A Super-Easy Quarantine Self-Improvement Tip

This sounds like an April Fool's joke, but I'm completely serious: for those of you stuck at home for the foreseeable future anyway, now would be a great time to kick your shampoo habit. I haven't used shampoo since 2009 -- I still wash my hair frequently, of course, but using only hot water and the pressure of my own fingertips to remove oil and dirt, followed by a very light conditioner (plus wide-tooth comb) to serve as a detangler. Compared to my shampoo days, my hair is far nicer and healthier than ever before -- less frizzy, far fewer split ends (I literally cannot remember the last time I found one, despite my hair being around 2.5 feet long), easier to care for, etc.

Shampoo is literally an "addictive" substance, in the sense that most people don't need it (modern detergent-based shampoo wasn't invented until the 20th century, yet clean, shiny hair existed well before that), but if you start using it, get used to it, and then stop, for awhile you'll go through "withdrawal" and be worse off than if you never started using in the first place.

Basically, healthy hair should have a certain amount of oil, or "sebum." Shampooing strips sebum from your hair, thus making your scalp's oil glands go into overdrive to make up the difference, and ... long story short, if you're a regular shampoo user, most of the time your hair is either much drier or (paradoxically) far more oily than if you'd never used shampoo in the first place.

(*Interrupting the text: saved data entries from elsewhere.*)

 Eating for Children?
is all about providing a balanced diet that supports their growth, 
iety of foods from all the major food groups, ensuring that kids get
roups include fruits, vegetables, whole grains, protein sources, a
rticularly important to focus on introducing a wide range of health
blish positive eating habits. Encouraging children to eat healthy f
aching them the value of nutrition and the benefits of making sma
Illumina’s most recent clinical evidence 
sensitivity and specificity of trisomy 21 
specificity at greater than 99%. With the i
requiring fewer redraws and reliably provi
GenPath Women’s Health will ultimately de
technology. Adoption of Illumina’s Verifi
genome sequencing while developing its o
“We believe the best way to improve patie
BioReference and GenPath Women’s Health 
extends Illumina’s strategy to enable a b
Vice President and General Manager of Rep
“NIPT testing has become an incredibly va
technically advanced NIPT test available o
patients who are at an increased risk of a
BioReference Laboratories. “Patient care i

When I kicked the habit, I experienced about two to three weeks of consistently Bad Hair Days (fortunately during a New England winter, so I could hide the worst of it under a cloche hat), then my hair suddenly got better all at once: woke up one morning after an Atrociously Bad Hair Day, took another conditioner-only shower, braced myself for another ABHD, but this time when my hair dried it looked awesome -- better than ever.

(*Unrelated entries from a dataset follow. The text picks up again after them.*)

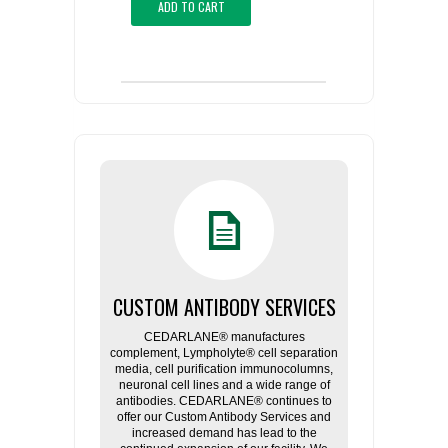
ADD TO CART
CUSTOM ANTIBODY SERVICES
CEDARLANE® manufactures
complement, Lympholyte® cell separation
media, cell purification immunocolumns,
neuronal cell lines and a wide range of
antibodies. CEDARLANE® continues to
offer our Custom Antibody Services and
increased demand has lead to the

At the time, I wrote a magazine article about my newly shampoo-free life (archived link here). A year or so later, an online friend of mine told me he'd shown his wife (also afflicted with long, fine, frizzy red hair) my article and a couple other things I'd said on the matter, and she decided to give it a try. Quoth he, "It took about 2 weeks for it to stop frizzing. It took another 2 weeks before she could, for the first time in her life, run her fingers through her hair. It's been 4 months and her hair looks the best it ever has. That is all I just wanted to thank Jennifer on behalf of my very grateful spouse."

{Preens}

Of course, none of this is to say "I never get frizzy hair anymore" -- I live in Georgia, after all -- but it's the frizz of "clean healthy hair that happens to be in a ridiculously humid environment," as opposed to the frizz of dry or damaged hair.

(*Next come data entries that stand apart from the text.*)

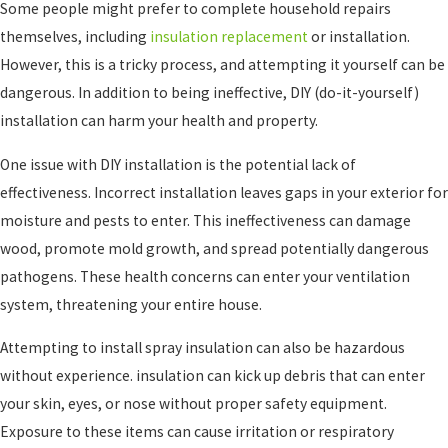
Some people might prefer to complete household repairs
themselves, including
insulation replacement
or installation.
However, this is a tricky process, and attempting it yourself can be
dangerous. In addition to being ineffective, DIY (do-it-yourself)
installation can harm your health and property.
One issue with DIY installation is the potential lack of
effectiveness. Incorrect installation leaves gaps in your exterior for
moisture and pests to enter. This ineffectiveness can damage
wood, promote mold growth, and spread potentially dangerous
pathogens. These health concerns can enter your ventilation
system, threatening your entire house.
Attempting to install spray insulation can also be hazardous
without experience. insulation can kick up debris that can enter
your skin, eyes, or nose without proper safety equipment.
Exposure to these items can cause irritation or respiratory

Seriously, people: ditch the shampoo and make do with a very light conditioner (nothing advertised as "moisturizing" or "for dry hair" -- those products are for regular shampoo users with unnaturally low sebum levels). If you give up shampoo now, your hair will indeed look icky for a couple weeks, but it will return to normal and look better than ever well before this quarantine is likely to end. (And you'll save a small fortune on shampoo costs, too.)

3 Comments:

Blogger Jeff said...

I stopped using shaving cream many years ago, after reading a similar tip, that it's just not necessary. Just hot water

9:13 PM  
Blogger Jennifer Abel said...

FWIW, Jeff, I've never bothered using any special applications when shaving my legs; since I'm already covered in hot soapy water anyway, that worked well enough. (Granted, a man's beard hair is generally thicker than what grows on a woman's leg, but on the other hand I have a lot more shaving acreage than you do, so I imagine it all evens out in the end.)


11:17 AM  
Anonymous Embraceable Ewe said...

I've reduced the amount of soap I use in my daily shower for similar reasons and with similar results. My skin is less dry as a result.

I still use a bit of soap when washing armpits and crotch, and I wash my hands with soap regularly but the rest just gets thoroughly washed with plain water. It works fine unless I've been doing some dirty job like painting snd something other than sweat needs to be scrubbed off.